Per cause neurobiologiche intendiamo invece anomalie strutturali del cervello, in particolare nella parte frontale addetta alla regolazione di processi cognitivi quali pianificazione, controllo inibitorio e attenzione, del circuito limbico dedicato al controllo emozionale e dei gangli che regolano la comunicazione nel cervello.
Diagnosi
Il DDAI viene diagnosticato dal Neuropsichiatra Infantile, solitamente dopo una valutazione in èquipe con psicologo e Terapista della Neuro e Psicomotricità (TNPEE).
L’iter diagnostico prevede:
- Raccolta di informazioni circa il comportamento del bambino nei contesti di vita (casa, scuola, sport) tramite colloqui e questionari
- Esame neurologico obbiettivo eseguito dal medico neuropsichiatra che valuta riflessi, forza, coordinazione…
- Valutazione tramite test
- Osservazione del comportamento e del gioco, del profilo comportamentale del bambino, delle capacità di autoregolazione e delle abilità cognitive
Trattamento
La letteratura suggerisce un intervento multimodale, cioè che implichi il coinvolgimento di casa, scuola e bambino stesso tramite interventi di terapia che possono essere di stampo differente.
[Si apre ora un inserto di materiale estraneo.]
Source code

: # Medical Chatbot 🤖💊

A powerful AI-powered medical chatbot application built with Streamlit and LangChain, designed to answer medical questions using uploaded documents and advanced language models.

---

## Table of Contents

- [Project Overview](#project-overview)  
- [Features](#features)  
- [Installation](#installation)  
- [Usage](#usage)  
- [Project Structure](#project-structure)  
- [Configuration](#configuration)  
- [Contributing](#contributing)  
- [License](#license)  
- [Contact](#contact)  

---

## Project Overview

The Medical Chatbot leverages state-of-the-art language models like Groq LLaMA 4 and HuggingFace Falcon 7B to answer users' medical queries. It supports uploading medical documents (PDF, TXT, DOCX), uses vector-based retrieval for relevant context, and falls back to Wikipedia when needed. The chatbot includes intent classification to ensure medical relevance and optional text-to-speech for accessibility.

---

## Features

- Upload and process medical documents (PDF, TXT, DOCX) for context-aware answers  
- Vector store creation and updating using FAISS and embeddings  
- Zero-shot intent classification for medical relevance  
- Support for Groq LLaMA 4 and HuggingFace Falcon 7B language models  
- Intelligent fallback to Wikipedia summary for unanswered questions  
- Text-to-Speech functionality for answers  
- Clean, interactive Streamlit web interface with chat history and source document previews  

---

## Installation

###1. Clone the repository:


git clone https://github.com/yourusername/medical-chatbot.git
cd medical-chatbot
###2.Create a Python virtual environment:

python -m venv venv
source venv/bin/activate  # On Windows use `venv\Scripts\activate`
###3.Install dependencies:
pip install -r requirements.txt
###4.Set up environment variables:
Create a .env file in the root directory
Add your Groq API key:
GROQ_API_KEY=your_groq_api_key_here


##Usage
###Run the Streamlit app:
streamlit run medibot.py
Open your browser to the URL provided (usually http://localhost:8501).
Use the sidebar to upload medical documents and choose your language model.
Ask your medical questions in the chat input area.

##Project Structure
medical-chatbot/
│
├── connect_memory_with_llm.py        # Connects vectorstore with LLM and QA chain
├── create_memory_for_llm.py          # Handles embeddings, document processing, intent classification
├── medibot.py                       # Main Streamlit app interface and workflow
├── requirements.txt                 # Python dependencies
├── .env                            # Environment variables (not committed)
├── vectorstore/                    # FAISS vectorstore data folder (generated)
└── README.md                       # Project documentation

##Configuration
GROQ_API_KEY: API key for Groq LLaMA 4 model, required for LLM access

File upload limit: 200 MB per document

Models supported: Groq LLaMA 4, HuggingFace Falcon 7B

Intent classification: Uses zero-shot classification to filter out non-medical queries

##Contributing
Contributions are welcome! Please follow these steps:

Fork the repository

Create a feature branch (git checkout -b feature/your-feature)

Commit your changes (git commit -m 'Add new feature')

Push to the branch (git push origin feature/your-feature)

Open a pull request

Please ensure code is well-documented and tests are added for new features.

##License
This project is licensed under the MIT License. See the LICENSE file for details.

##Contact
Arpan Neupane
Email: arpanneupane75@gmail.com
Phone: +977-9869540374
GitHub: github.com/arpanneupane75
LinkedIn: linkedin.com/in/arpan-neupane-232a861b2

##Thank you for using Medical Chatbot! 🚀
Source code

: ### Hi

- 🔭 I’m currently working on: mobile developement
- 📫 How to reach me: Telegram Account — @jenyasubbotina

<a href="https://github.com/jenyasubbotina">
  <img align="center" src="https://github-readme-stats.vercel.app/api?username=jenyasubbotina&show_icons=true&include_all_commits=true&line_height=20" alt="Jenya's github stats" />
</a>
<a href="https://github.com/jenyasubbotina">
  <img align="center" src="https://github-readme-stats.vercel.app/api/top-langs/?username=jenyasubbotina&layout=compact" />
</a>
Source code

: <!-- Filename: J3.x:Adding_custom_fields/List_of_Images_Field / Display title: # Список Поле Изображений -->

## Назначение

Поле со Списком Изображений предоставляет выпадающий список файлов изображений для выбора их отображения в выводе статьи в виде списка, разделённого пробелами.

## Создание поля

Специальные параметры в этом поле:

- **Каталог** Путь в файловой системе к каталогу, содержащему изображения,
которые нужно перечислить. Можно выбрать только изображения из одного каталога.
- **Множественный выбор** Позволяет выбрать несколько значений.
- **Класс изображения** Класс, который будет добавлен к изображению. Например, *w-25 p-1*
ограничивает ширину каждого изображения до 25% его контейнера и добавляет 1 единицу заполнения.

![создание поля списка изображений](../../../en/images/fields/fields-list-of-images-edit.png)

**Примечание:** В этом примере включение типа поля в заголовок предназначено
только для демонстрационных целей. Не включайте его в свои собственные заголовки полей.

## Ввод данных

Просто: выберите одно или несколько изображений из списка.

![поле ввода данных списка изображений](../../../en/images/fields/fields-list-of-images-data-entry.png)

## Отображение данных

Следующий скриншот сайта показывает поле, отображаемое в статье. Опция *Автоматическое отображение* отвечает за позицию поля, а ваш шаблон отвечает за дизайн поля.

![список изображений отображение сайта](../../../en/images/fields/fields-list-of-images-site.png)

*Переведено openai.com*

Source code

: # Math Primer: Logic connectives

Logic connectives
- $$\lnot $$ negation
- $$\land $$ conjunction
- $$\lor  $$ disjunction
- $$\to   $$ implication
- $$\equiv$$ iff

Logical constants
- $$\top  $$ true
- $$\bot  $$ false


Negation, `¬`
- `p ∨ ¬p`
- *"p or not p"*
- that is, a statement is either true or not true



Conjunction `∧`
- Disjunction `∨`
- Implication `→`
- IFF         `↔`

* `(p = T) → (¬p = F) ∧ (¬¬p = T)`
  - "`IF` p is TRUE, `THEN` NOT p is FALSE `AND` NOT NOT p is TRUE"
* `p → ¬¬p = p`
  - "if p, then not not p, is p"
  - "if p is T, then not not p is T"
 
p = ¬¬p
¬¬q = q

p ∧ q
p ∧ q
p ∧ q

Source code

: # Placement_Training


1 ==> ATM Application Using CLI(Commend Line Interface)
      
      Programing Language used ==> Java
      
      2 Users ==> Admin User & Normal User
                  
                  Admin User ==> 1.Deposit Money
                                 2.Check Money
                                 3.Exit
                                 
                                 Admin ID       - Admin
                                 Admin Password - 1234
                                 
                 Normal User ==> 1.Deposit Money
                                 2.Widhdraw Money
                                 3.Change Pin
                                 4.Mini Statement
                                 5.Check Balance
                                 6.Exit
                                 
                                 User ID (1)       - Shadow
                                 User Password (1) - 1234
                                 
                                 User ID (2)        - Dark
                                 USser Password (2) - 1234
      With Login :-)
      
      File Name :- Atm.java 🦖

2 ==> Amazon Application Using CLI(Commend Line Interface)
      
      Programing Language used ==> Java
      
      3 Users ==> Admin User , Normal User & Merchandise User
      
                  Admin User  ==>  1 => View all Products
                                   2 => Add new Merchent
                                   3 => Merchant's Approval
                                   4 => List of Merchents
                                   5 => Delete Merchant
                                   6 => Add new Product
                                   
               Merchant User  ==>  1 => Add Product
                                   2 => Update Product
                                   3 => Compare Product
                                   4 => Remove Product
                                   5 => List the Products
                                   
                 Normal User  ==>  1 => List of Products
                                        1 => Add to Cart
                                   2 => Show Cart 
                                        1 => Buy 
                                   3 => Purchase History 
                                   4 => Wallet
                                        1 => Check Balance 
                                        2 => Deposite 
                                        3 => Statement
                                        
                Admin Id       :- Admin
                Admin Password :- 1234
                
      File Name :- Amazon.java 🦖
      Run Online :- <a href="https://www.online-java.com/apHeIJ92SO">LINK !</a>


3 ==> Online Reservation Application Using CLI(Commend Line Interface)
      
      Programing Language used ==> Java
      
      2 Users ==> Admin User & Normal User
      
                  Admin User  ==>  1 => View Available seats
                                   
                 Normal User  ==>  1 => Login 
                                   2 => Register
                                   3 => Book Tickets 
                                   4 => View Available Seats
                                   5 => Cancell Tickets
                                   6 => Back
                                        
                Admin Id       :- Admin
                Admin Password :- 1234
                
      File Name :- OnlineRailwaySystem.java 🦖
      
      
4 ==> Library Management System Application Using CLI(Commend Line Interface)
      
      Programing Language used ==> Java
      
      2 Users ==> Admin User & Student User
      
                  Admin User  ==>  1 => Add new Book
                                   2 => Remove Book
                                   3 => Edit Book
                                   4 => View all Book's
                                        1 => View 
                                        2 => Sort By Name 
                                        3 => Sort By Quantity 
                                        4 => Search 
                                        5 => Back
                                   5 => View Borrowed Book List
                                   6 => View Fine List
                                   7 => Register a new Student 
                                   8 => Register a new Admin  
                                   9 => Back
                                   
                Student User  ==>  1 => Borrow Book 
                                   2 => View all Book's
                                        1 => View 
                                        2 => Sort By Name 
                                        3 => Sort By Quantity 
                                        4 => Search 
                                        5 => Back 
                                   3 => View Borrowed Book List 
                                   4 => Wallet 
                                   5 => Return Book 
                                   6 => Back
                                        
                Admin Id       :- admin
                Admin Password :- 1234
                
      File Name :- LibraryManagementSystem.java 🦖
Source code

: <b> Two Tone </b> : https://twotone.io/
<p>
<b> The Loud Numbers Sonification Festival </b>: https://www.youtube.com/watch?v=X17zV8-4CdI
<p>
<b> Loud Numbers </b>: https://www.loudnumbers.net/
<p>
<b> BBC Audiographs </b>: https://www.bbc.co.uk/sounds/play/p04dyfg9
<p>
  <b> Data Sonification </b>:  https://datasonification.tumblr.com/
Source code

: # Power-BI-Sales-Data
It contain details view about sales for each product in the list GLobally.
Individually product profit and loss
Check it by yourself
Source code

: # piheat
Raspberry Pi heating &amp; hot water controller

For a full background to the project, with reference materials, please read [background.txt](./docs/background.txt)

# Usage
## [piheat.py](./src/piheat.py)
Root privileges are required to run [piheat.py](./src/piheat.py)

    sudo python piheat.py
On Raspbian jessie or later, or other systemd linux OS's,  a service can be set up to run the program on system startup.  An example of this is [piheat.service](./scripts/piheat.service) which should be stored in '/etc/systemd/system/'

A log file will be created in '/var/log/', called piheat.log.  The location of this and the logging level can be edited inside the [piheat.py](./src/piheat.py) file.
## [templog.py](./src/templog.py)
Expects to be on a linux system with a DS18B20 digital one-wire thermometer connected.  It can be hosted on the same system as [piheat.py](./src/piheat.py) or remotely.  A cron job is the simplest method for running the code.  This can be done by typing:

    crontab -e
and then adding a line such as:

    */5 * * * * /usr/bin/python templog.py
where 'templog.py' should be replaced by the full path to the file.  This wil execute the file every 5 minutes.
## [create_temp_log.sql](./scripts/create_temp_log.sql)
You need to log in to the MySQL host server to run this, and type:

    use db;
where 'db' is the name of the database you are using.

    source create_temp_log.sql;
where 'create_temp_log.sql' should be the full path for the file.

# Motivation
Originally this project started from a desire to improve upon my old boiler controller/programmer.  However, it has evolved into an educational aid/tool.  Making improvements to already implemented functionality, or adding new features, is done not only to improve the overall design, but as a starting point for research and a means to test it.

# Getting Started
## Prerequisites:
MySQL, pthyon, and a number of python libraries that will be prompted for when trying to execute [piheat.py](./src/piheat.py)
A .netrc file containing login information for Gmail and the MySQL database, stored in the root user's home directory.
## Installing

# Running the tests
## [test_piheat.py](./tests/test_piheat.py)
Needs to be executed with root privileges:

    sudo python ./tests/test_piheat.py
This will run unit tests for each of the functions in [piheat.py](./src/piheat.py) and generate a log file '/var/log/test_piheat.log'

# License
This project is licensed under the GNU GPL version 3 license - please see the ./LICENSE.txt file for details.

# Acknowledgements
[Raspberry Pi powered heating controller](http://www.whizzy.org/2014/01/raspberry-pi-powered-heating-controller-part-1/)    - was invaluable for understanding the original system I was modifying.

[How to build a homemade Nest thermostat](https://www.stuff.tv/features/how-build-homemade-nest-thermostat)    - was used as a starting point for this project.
Maggiori evidenze sembrano esserci per la terapia cognitivo-comportamentale (sebbene la ricerca nel campo riabilitativo sia ancora ampiamente da approfondire) e per il potenziamento delle singole funzioni neuropsicologiche deficitarie (pianificazione, memoria di lavoro, inibizione, attenzione, eccetera).
Da non sottovalutare infine il supporto emotivo-relazionale, reso spesso necessario dal sentirsi inadeguati, inefficaci e talvolta esclusi di questi bambini.
In Italia si tende ad essere restii, per lo più per fattori cultura di accettazione da parte della famiglia, all’intervento farmacologico, consigliato tuttavia dalle linee guida, integrato a quelli sopracitati.